The American Poetry Review has a conversation with Stanley Kunitz and Genine Lentine in the May/June issue. I thought I would offer some tid-bits from that in his memory and as inspiration for us all.
Stanley Kunitz:
One of the great satisfactions of the human spirit is to feel that one's family extends across the borders of the species and belongs to everything that lives. And one has the same feeling about flowers and plants in general, and shrubs and trees, that they all belong to your family. That makes one feel more kindred than if you're isolated in your species.
I don't think language is the only means of communication. The warmth of one's body is a form of communication. The stroke of one's hand is a means of communication.
I have a tendency when I'm walking in the garden to brush the flowers as I go by them, and I get a sense of reciprocity that is very comforting, consoling.

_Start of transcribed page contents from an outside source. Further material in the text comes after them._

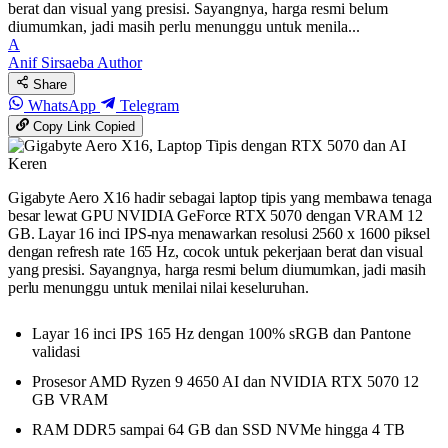
berat dan visual yang presisi. Sayangnya, harga resmi belum
diumumkan, jadi masih perlu menunggu untuk menila...
A
Anif Sirsaeba
Author
Share
WhatsApp
Telegram
Copy Link
Copied
Gigabyte Aero X16 hadir sebagai laptop tipis yang membawa tenaga
besar lewat GPU NVIDIA GeForce RTX 5070 dengan VRAM 12
GB. Layar 16 inci IPS-nya menawarkan resolusi 2560 x 1600 piksel
dengan refresh rate 165 Hz, cocok untuk pekerjaan berat dan visual
yang presisi. Sayangnya, harga resmi belum diumumkan, jadi masih
perlu menunggu untuk menilai nilai keseluruhan.
Layar 16 inci IPS 165 Hz dengan 100% sRGB dan Pantone
validasi
Prosesor AMD Ryzen 9 4650 AI dan NVIDIA RTX 5070 12
GB VRAM
RAM DDR5 sampai 64 GB dan SSD NVMe hingga 4 TB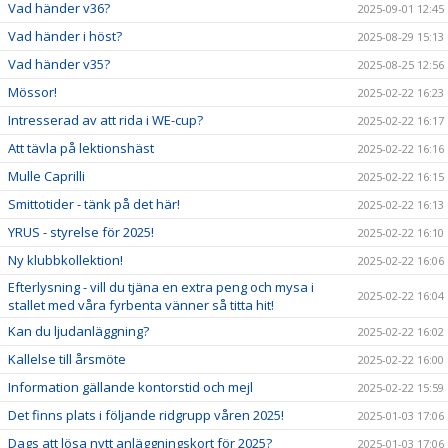
Vad händer v36?
2025-09-01 12:45
Vad händer i höst?
2025-08-29 15:13
Vad händer v35?
2025-08-25 12:56
Mössor!
2025-02-22 16:23
Intresserad av att rida i WE-cup?
2025-02-22 16:17
Att tävla på lektionshäst
2025-02-22 16:16
Mulle Caprilli
2025-02-22 16:15
Smittotider - tänk på det här!
2025-02-22 16:13
YRUS - styrelse för 2025!
2025-02-22 16:10
Ny klubbkollektion!
2025-02-22 16:06
Efterlysning - vill du tjäna en extra peng och mysa i
2025-02-22 16:04
stallet med våra fyrbenta vänner så titta hit!
Kan du ljudanläggning?
2025-02-22 16:02
Kallelse till årsmöte
2025-02-22 16:00
Information gällande kontorstid och mejl
2025-02-22 15:59
Det finns plats i följande ridgrupp våren 2025!
2025-01-03 17:06
Dags att lösa nytt anläggningskort för 2025?
2025-01-03 17:06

I think there are forms of communication beyond language, that have to do not only with the body, but with the spirit itself, and they're so internal, there's no way you can define them. It's a permeation of one's being.
Weather is a form of communication, I feel. There is an exchange between the self and the atmosphere, the whole atmosphere.
Even now, in the middle of the night, if I wake, as I often do, I hear the night. I hear the sound of the night, which is not street noises, or any other, but there's a sound that seems to emanate from the movement of the spheres and I actually can hear it and I keep wondering "where is it coming from?" and then I realize it's not coming from anywhere. It's coming from me.
And now Stanley Kunitz is shared with us of all throughout the earth and sky, body, mind, and soul.